This lava flow inched towards Pahoa, Hawaii, but stalled. The risks for breakouts remain. Photo courtesy of Flickr/Hawaii National Guard.
By Julio Avila
Geologists cannot predict volcanic lava flows and do not know in which direction lava will flow after an eruption, according to a New York Times article published on Mar. 23 2015.
The researcher quoted for the article said this in regards to a lava flow from the Kilauea volcano in Hawaii that erupted since last June. The lava moved at a slow and steady pace where the flow was getting close to a town, Pahoa.
“We can predict things over long timescales,” Timothy Glotch, a geosciences professor at Stony Brook said. “On very short timescales, there’s so many factors in play that you can’t make precise predictions where it’s going to go.”
Predicting where lava will flow is dependent on a few factors. Some factors include topography and lava viscosity, the fluidity of it. Kilauea is a shield volcano where the lava consists of low silica content and is mafic with a low viscosity.
Satellites limit researchers’ abilities in that it can show where lava is at. As for the flow, if lava flows through a channel, it may gain speed. Lava eventually hardens on the surface, but can travel underneath the solidified lava. At random points, small lava breaks can penetrate through the solid crust and flow as toes, which are streams resembling actual toes and are slow.
“On any given day, lava can go from one place underground to another place,” Glotch said. “You might have another breakout you weren’t necessarily expecting.”
Kilauea first erupted in 1983, but has since had eruptions coming out of side vents. Lava escapes from vents around the caldera and can make for unexpected breakouts. This was the case for the June 27 2014 eruption that erupted around the Pu’u O’o crater.
Glotch spent time in Hawaii with the Hawaii Volcano Observatory studying volcanic activity. The HVO is also tracking Kilauea’s activity and providing updated information regarding locations of outbreaks along the flow. He said “they literally have a guy” who uses a handheld GPS to “walk around the perimeter of an active flow” to log updated extensions. This is made possible to the lava’s slow movement.

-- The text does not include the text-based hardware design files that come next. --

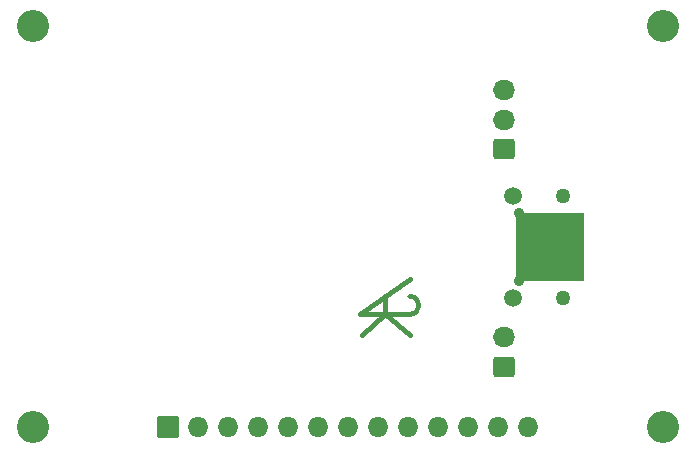
<source format=gbr>
%TF.GenerationSoftware,KiCad,Pcbnew,(6.0.2-0)*%
%TF.CreationDate,2022-03-18T09:55:37+00:00*%
%TF.ProjectId,Epaper213,45706170-6572-4323-9133-2e6b69636164,1*%
%TF.SameCoordinates,Original*%
%TF.FileFunction,Soldermask,Bot*%
%TF.FilePolarity,Negative*%
%FSLAX46Y46*%
G04 Gerber Fmt 4.6, Leading zero omitted, Abs format (unit mm)*
G04 Created by KiCad (PCBNEW (6.0.2-0)) date 2022-03-18 09:55:37*
%MOMM*%
%LPD*%
G01*
G04 APERTURE LIST*
G04 Aperture macros list*
%AMRoundRect*
0 Rectangle with rounded corners*
0 $1 Rounding radius*
0 $2 $3 $4 $5 $6 $7 $8 $9 X,Y pos of 4 corners*
0 Add a 4 corners polygon primitive as box body*
4,1,4,$2,$3,$4,$5,$6,$7,$8,$9,$2,$3,0*
0 Add four circle primitives for the rounded corners*
1,1,$1+$1,$2,$3*
1,1,$1+$1,$4,$5*
1,1,$1+$1,$6,$7*
1,1,$1+$1,$8,$9*
0 Add four rect primitives between the rounded corners*
20,1,$1+$1,$2,$3,$4,$5,0*
20,1,$1+$1,$4,$5,$6,$7,0*
20,1,$1+$1,$6,$7,$8,$9,0*
20,1,$1+$1,$8,$9,$2,$3,0*%
G04 Aperture macros list end*
%ADD10C,0.450000*%
%ADD11C,2.720000*%
%ADD12C,0.870000*%
%ADD13C,1.270000*%
%ADD14C,1.520000*%
%ADD15RoundRect,0.260000X0.675000X-0.600000X0.675000X0.600000X-0.675000X0.600000X-0.675000X-0.600000X0*%
%ADD16O,1.870000X1.720000*%
%ADD17RoundRect,0.010000X0.850000X-0.850000X0.850000X0.850000X-0.850000X0.850000X-0.850000X-0.850000X0*%
%ADD18O,1.720000X1.720000*%
G04 APERTURE END LIST*
D10*
%TO.C,Logo2*%
X154311000Y-92040000D02*
X156411000Y-93840000D01*
X152211000Y-92040000D02*
X156411000Y-89040000D01*
X152211000Y-92040000D02*
X156411000Y-92040000D01*
X152311000Y-93840000D02*
X154311000Y-92040000D01*
X154311000Y-92040000D02*
X154311000Y-90540000D01*
X156411000Y-92040000D02*
G75*
G03*
X156411000Y-90540000I0J750000D01*
G01*
%TO.C,U4*%
G36*
X171175000Y-89260000D02*
G01*
X165375000Y-89260000D01*
X165375000Y-83460000D01*
X171175000Y-83460000D01*
X171175000Y-89260000D01*
G37*
%TD*%
D11*
%TO.C,H2*%
X124460000Y-67680000D03*
%TD*%
D12*
%TO.C,J1*%
X165660000Y-83470000D03*
D13*
X169340000Y-90680000D03*
D14*
X165170000Y-90680000D03*
D12*
X165660000Y-89250000D03*
D13*
X169340000Y-82040000D03*
D14*
X165170000Y-82040000D03*
%TD*%
D11*
%TO.C,H4*%
X177800000Y-101600000D03*
%TD*%
%TO.C,H3*%
X124460000Y-101600000D03*
%TD*%
D15*
%TO.C,J3*%
X164355000Y-78065000D03*
D16*
X164355000Y-75565000D03*
X164355000Y-73065000D03*
%TD*%
D15*
%TO.C,J2*%
X164355000Y-96500000D03*
D16*
X164355000Y-94000000D03*
%TD*%
D11*
%TO.C,H1*%
X177800000Y-67680000D03*
%TD*%
D17*
%TO.C,M1*%
X135890000Y-101600000D03*
D18*
X138430000Y-101600000D03*
X140970000Y-101600000D03*
X143510000Y-101600000D03*
X146050000Y-101600000D03*
X148590000Y-101600000D03*
X151130000Y-101600000D03*
X153670000Y-101600000D03*
X156210000Y-101600000D03*
X158750000Y-101600000D03*
X161290000Y-101600000D03*
X163830000Y-101600000D03*
X166370000Y-101600000D03*
%TD*%
M02*

</source>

As for Pahoa, the lava flow became inactive that on Mar. 25, the HVO downgraded the threat level from a warning to watch. It also anticipated that “it will be at least months before lava could reach to within one mile or one week of homes or infrastructure.” As of the last seven days, the HVO’s hazard summary said breakouts “have advanced into Pāhoa and may threaten residential areas depending on their level of activity and advance rate.”